*** Opening of Text under study ***
Tesla Model X
Tesla CEO Elon Musk launches the Model X SUV. Justin Sullivan/Getty Images

 

Over the weekend, Tesla reported deliveries for the fourth quarter of 2015 and the full year.

The number — 55,580 — was on the low end of the company’s guidance, which was revised down from 55,000 at the beginning of last year, to between 50-55,000 and later to between 50-52,000.

Deliveries of the new Model X SUV didn’t help. They were weak: only 208 in the quarter, after the vehicle launched in October. Tesla did build, though, more than twice that total.

This sent Tesla shares into a dive on Monday, down as much as 8% in trading. The stock had moved above $240 to close out the year, but it closed around $223, down 7%, on the first trading day of 2016.

But numbers weren’t really a surprise, according to Edmunds.com senior analyst Jessica Caldwell.

“They could have been lower,” she said, echoing other analysts who thought Tesla would struggle to build over 17,000 vehicles in three months, a company record.

She pointed out that when Tesla launched the Model X, Elon Musk’s startup had very few vehicles on hand. And Musk immediately admitted that the car’s complicated “falcon wing” doors and “sculptural” rear seats had made Tesla think twice about whether it should have designed the vehicle the way it did.

TSLA Chart 1-4-16
Screenshot via Yahoo Finance

 

Wall Street may have been displeased with Tesla just hitting its guidance on deliveries, but Caldwell thinks prospective Model X owners will be patient.

“Tesla is notorious for very slow timelines,” she said, “but the thing about the Model X is that people will wait for it.”

She added: “It’s a pretty wealthy demographic. It’s not the person shopping for a Honda Civic, and if they can’t get it, they’ll buy the Toyota Corolla. They’ll wait, which is a unique case in the auto industry, and lucky for Tesla.”

Ultimately, Tesla is continuing a pattern of overpromising and under-delivering, which, as I noted late last year, isn’t necessarily a bad thing.

But the company is clearly enduring some growing pains as it moves from being a niche producer of $100,000 electric luxury cars to being, according to Musk’s vision, a manufacturer of 500,000 vehicles annually buy 2020.
*** Close of Text under study ***
*** Opening of Material shown ***
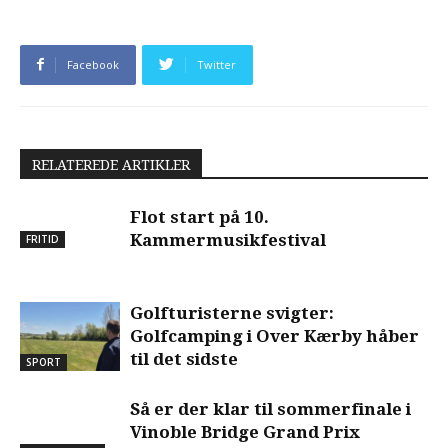
Facebook
Twitter
RELATEREDE ARTIKLER
Flot start på 10.
Kammermusikfestival
FRITID
Golfturisterne svigter:
Golfcamping i Over Kærby håber
til det sidste
SPORT
Så er der klar til sommerfinale i
Vinoble Bridge Grand Prix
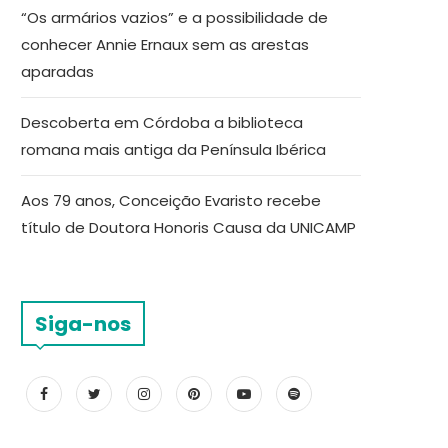
“Os armários vazios” e a possibilidade de
conhecer Annie Ernaux sem as arestas
aparadas
Descoberta em Córdoba a biblioteca
romana mais antiga da Península Ibérica
Aos 79 anos, Conceição Evaristo recebe
título de Doutora Honoris Causa da UNICAMP
Siga-nos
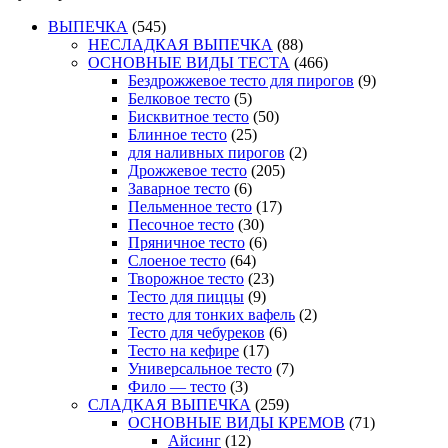
ВЫПЕЧКА
(545)
НЕСЛАДКАЯ ВЫПЕЧКА
(88)
ОСНОВНЫЕ ВИДЫ ТЕСТА
(466)
Бездрожжевое тесто для пирогов
(9)
Белковое тесто
(5)
Бисквитное тесто
(50)
Блинное тесто
(25)
для наливных пирогов
(2)
Дрожжевое тесто
(205)
Заварное тесто
(6)
Пельменное тесто
(17)
Песочное тесто
(30)
Пряничное тесто
(6)
Слоеное тесто
(64)
Творожное тесто
(23)
Тесто для пиццы
(9)
тесто для тонких вафель
(2)
Тесто для чебуреков
(6)
Тесто на кефире
(17)
Универсальное тесто
(7)
Фило — тесто
(3)
СЛАДКАЯ ВЫПЕЧКА
(259)
ОСНОВНЫЕ ВИДЫ КРЕМОВ
(71)
Айсинг
(12)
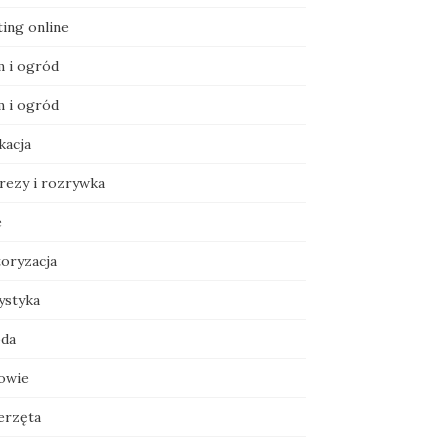
ting online
 i ogród
 i ogród
kacja
rezy i rozrywka
e
oryzacja
ystyka
da
owie
erzęta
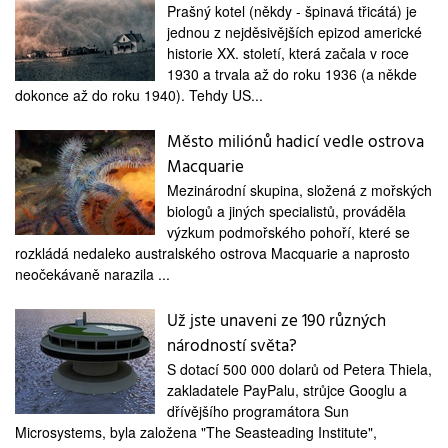
Prašný kotel (někdy - špinavá třicátá) je
jednou z nejděsivějších epizod americké
historie XX. století, která začala v roce
1930 a trvala až do roku 1936 (a někde
dokonce až do roku 1940). Tehdy US...
Město miliónů hadicí vedle ostrova
Macquarie
Mezinárodní skupina, složená z mořských
biologů a jiných specialistů, prováděla
výzkum podmořského pohoří, které se
rozkládá nedaleko australského ostrova Macquarie a naprosto
neočekávaně narazila ...
Už jste unaveni ze 190 různých
národností světa?
S dotací 500 000 dolarů od Petera Thiela,
zakladatele PayPalu, strůjce Googlu a
dřívějšího programátora Sun
Microsystems, byla založena "The Seasteading Institute",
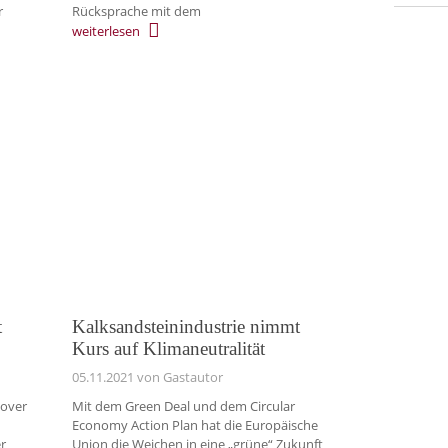
r
Rücksprache mit dem
weiterlesen
t
Kalksandsteinindustrie nimmt
Kurs auf Klimaneutralität
05.11.2021
von Gastautor
nover
Mit dem Green Deal und dem Circular
Economy Action Plan hat die Europäische
r
Union die Weichen in eine „grüne“ Zukunft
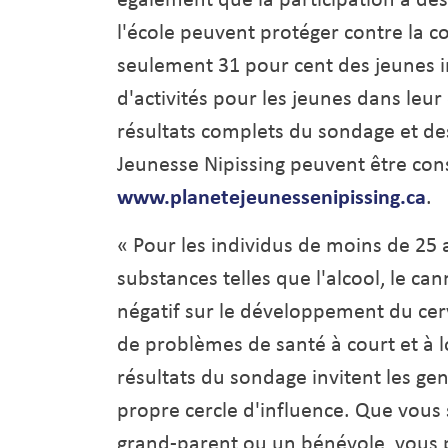
l'école peuvent protéger contre la
seulement 31 pour cent des jeunes i
d'activités pour les jeunes dans le
résultats complets du sondage et des 
Jeunesse Nipissing peuvent être cons
www.planetejeunessenipissing.ca
.
« Pour les individus de moins de 25
substances telles que l'alcool, le ca
négatif sur le développement du cerv
de problèmes de santé à court et à 
résultats du sondage invitent les ge
propre cercle d'influence. Que vous
grand-parent ou un bénévole, vous p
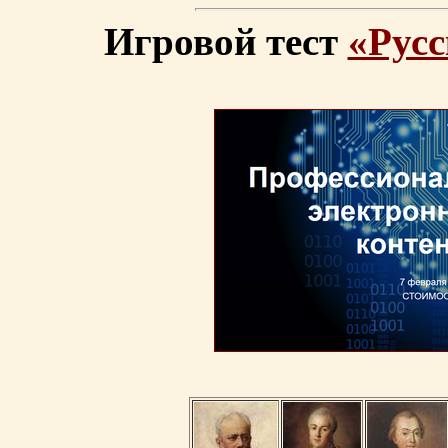
Игровой тест
«Русс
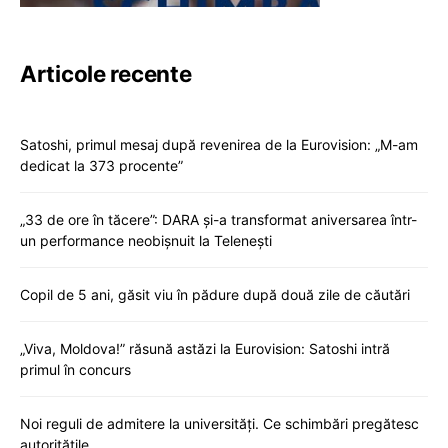
Articole recente
Satoshi, primul mesaj după revenirea de la Eurovision: „M-am
dedicat la 373 procente”
„33 de ore în tăcere”: DARA și-a transformat aniversarea într-
un performance neobișnuit la Telenești
Copil de 5 ani, găsit viu în pădure după două zile de căutări
„Viva, Moldova!” răsună astăzi la Eurovision: Satoshi intră
primul în concurs
Noi reguli de admitere la universități. Ce schimbări pregătesc
autoritățile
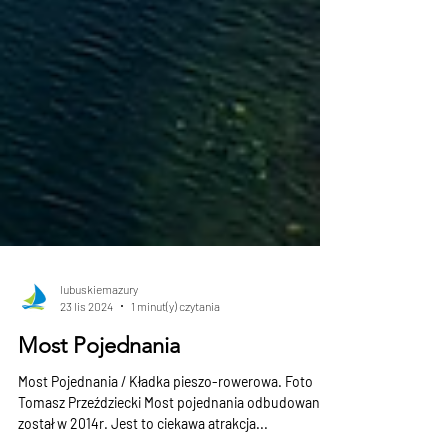
lubuskiemazury
23 lis 2024
1 minut(y) czytania
Most Pojednania
Most Pojednania / Kładka pieszo-rowerowa. Foto
Tomasz Przeździecki Most pojednania odbudowany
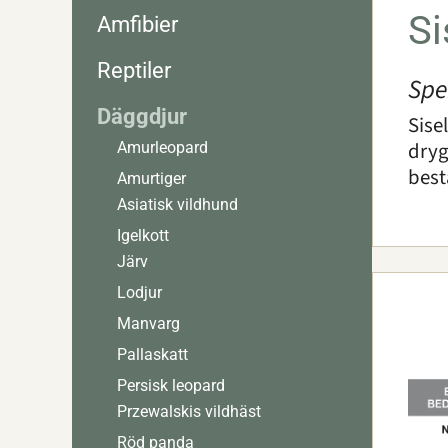
Si
Amfibier
Reptiler
Spe
Däggdjur
Sise
dryg
Amurleopard
best
Amurtiger
Asiatisk vildhund
Igelkott
Järv
Lodjur
Manvarg
Pallaskatt
Persisk leopard
Przewalskis vildhäst
Röd panda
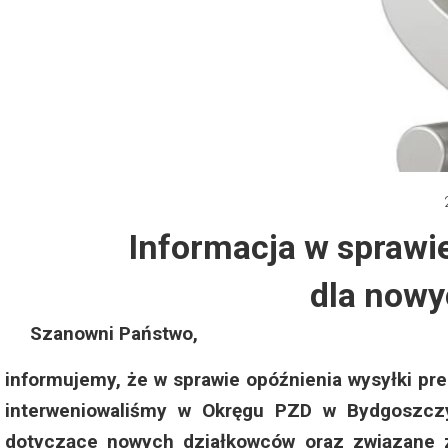
Dzień Działkowca 2012
Protest w Warszawie 2013
Protest w Bydgoszczy 2013
Dzień Działkowca 2013
Informacja w sprawi
Dzień Działkowca 2014
dla now
Dzień Działkowca 2015
Szanowni Państwo,
Dzień Działkowca 2019
informujemy, że w sprawie opóźnienia wysyłki pr
Dzień Działkowca 2022
interweniowaliśmy w Okręgu PZD w Bydgoszczy
dotyczące nowych działkowców oraz związane z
*** Close of Material shown ***
__Aim of the task__:
In the article on Tesla's deliveries:
(a) How many Model X SUVs did Tesla deliver in the quarter?
(b) Around what price did Tesla stock close on the first trading day of 2016?
(c) Who said the numbers weren't really a surprise, and where does that person work?

__Completed task__:
(a) 208
(b) Around $223, down 7%
(c) Jessica Caldwell, a senior analyst at Edmunds.com